Intuitively, the TPS can be predicted to be proportional with the hit ratio graph, but as you can see in Graph 1, it shows different patterns depending on the IO features of the storage medium.
As SSD "reads" fast, the TPS shows a gradual decline.
HDD, however, shows a pattern with an inflection point. In Graph 1, the areas in the square show that the performance ratio for SSD and HDD are proportional, but after that area, the TPS performance of HDD starts to decline steeply, and then declines gradually.
This phenomenon can be linked with the IO request development in Graph 2. The HDD is more than able to process the IO request that increases with the smaller hit ratio in section A (between 10 G~12 G). So the TPS graph above only shows the difference in physical performance compared to SSD.
But once the buffer size becomes equal to or smaller than 10 G (section B), HDD cannot process the increased IO requests within the set time and starts to stall. The slowdown in IO requests causes a steep decline in the TPS graph.

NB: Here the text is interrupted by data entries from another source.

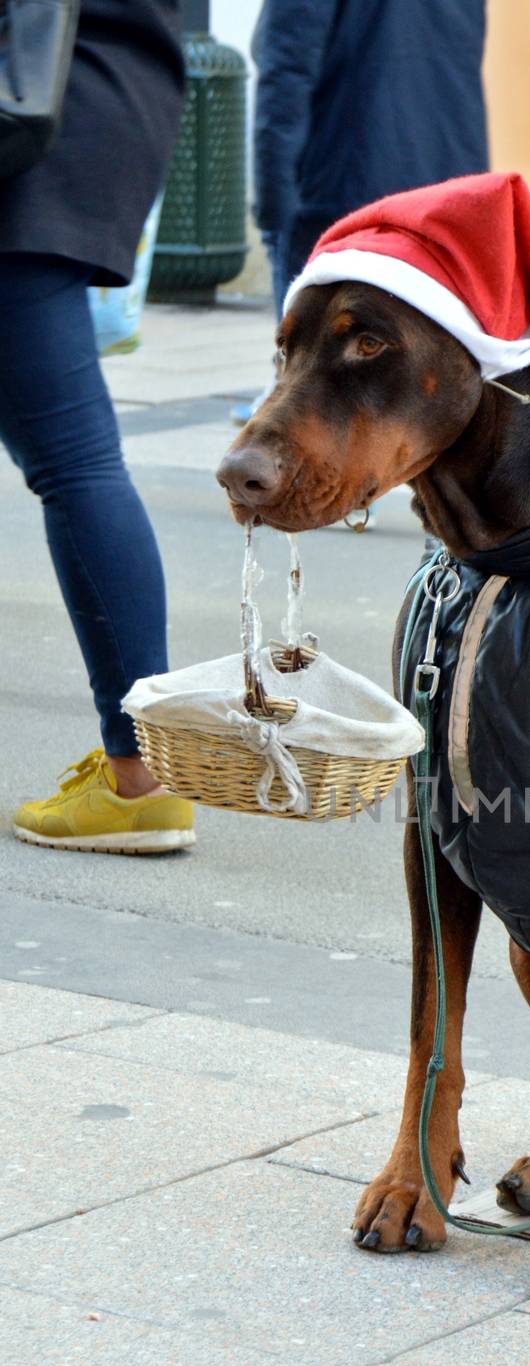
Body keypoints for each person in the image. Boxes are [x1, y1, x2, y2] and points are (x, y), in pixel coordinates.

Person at [1, 0, 195, 854]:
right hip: (97, 111)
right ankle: (141, 773)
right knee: (77, 461)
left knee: (74, 464)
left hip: (32, 136)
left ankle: (139, 779)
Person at [232, 0, 490, 433]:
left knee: (318, 402)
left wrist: (274, 201)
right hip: (443, 182)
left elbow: (286, 67)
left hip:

This would be the state in which the IO scheduling from the OS is not functioning well, as we have seen before.
On the other hand, as the data buffer grows smaller (section C), the number of processing IO requests starts to increase within the set time, which means the OS' IO scheduling is working efficiently as the accumulated IO requests increase. This causes the TPS drop to flatten. However, even when IO requests increase, the hit ratio decreases, and the overall TPS decreases as well.
Gathering all results, the hit ratio starts changing gradually around 8G, but TPS incline grows steeply and reaches the inflection point at 10G. Because of this, the data buffer's performance improvement compared to the cost is maximized around 8G - 10G.
So in such environment, it would be more efficient cost-wise to install the data buffer to around 10 G instead of changing the storage medium to SSD.
By Ki Yeul Lee, Senior Engineer, DBMS Development Lab, NHN Corporation.